Published 6/19/2009 in Local News : Education

By MONICA SPRINGER

mspringer@gctelegram.com

There soon will be a new industry training opportunity at Garden City Community College that is designed to train already working wind turbine technicians.

A new seminar should be piloted in August, said Kent Kolbeck, program instructor for the John Deere Tech program at GCCC. He anticipates offering the seminar through continuing education courses at the GCCC Business and Industry Institute.

The courses will be a combination of online learning and classroom learning, Kolbeck said, with hands-on learning, as well. It will operate similarly to GCCC's ammonia refrigeration program, which trains workers from companies all over the world.

Kolbeck participated in a career and technical education internship with BTI Wind Energy and Endurance Wind Power Inc. to develop an industry curriculum for small wind generator technicians.

The training that will be implemented at GCCC is part of Kolbeck's internship.

After tornadoes demolished the town of Greensburg, the John Deere dealership there rebuilt and opened a new company, BTI Wind Energy, which sells small wind turbines.

Manufactured by a Vancouver company called Endurance Wind Power, small wind turbines produce 2.5 to 5 kilowatt units and can connect directly to a power grid. In many cases, the alternative wind energy reduces electrical costs, and the turbine industry continues to grow.

The internship took Kolbeck to Bucklin, where BTI is located, and to Spanish Fork, Utah, where there's a wind turbine test site on a mountain pass that has consistent winds.

Kolbeck spent four days with the engineers who designed the turbines and learned how the machines work. Now, he said, the focus is to train current workers of the dealerships that sell the turbines.

The curriculum will consist of an overview of the system, safety, specific inputs and outputs, generators, control panel and maintenance.

The technicians who take the program also will learn how to raise and lower a tower, Kolbeck said.

Kolbeck said that almost all of the curriculum is currently taught in the GCCC's Industrial Production Technology program and in the John Deere Tech program.

The class likely will be held in Greensburg because a tower is available to put up and lower.

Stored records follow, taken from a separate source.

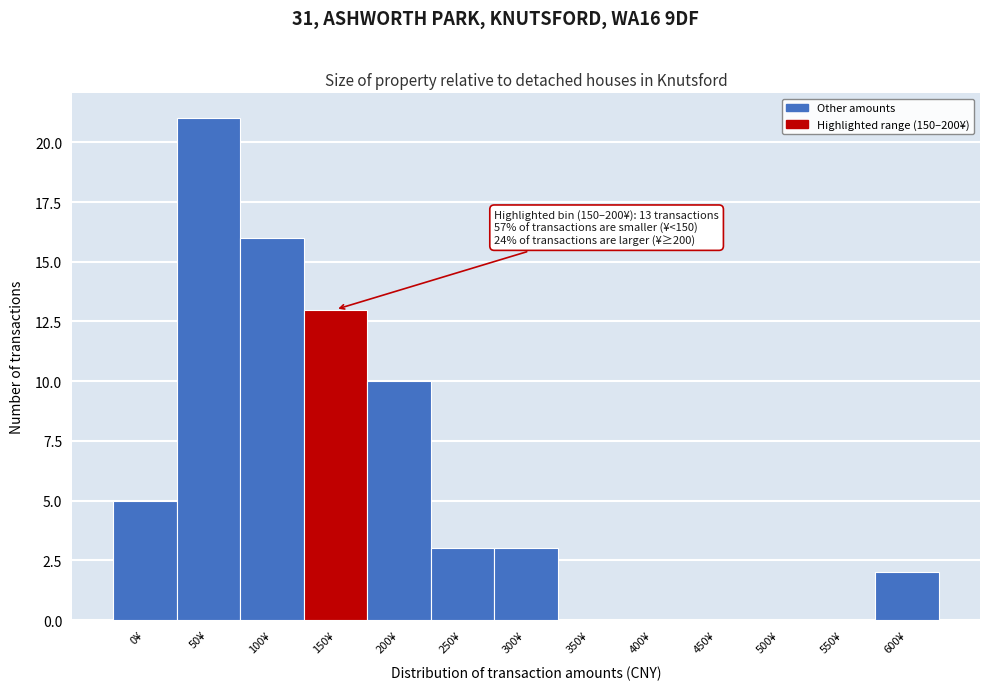

Reading right to left, list all the values displayed in this chart.

600¥=2	550¥=0	500¥=0	450¥=0	400¥=0	350¥=0	300¥=3	250¥=3	200¥=10	150¥=13	100¥=16	50¥=21	0¥=5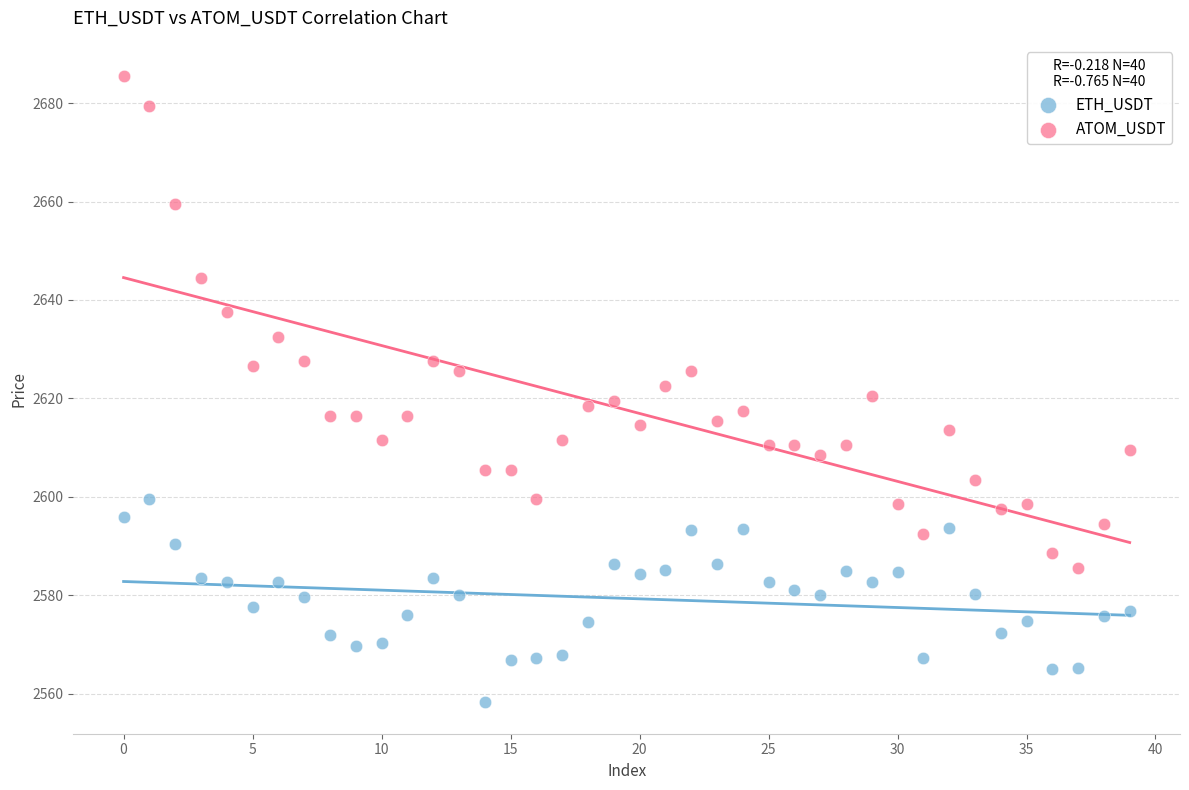

Which series has the widest spread of Y values?

ATOM_USDT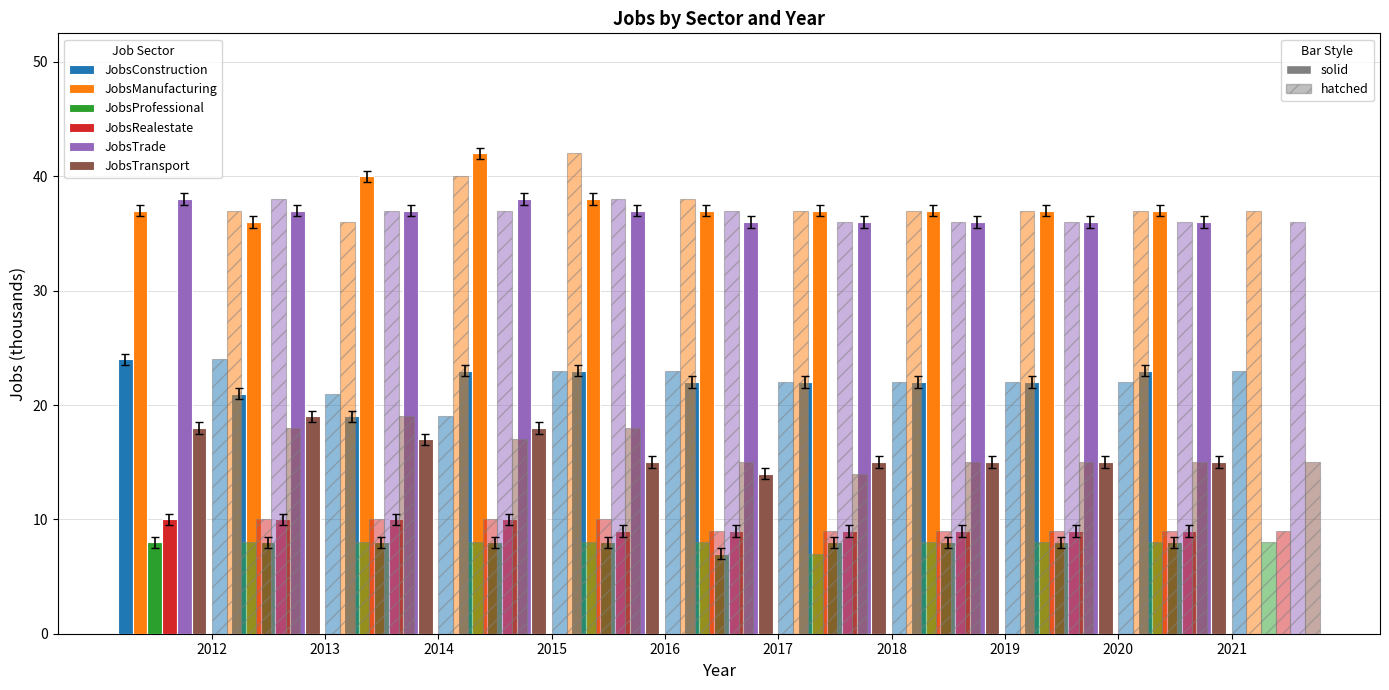

Rank the categories by JobsProfessional value from lowest to highest.

2017, 2012, 2013, 2014, 2015, 2016, 2018, 2019, 2020, 2021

The class, including the online and on-site portions, will be about three days long.

The technicians will be working with a five-kilowatt tower, which can stand anywhere from 100 to 140 feet tall.

The curriculum for the program is designed around turbines from Endurance Wind Power, a manufacturer of wind turbines. BTI Wind Energy LLC sells the wind turbines, and the program is designed to train technicians to work at the dealerships.

BTI is setting up dealerships all over the country, Kolbeck said.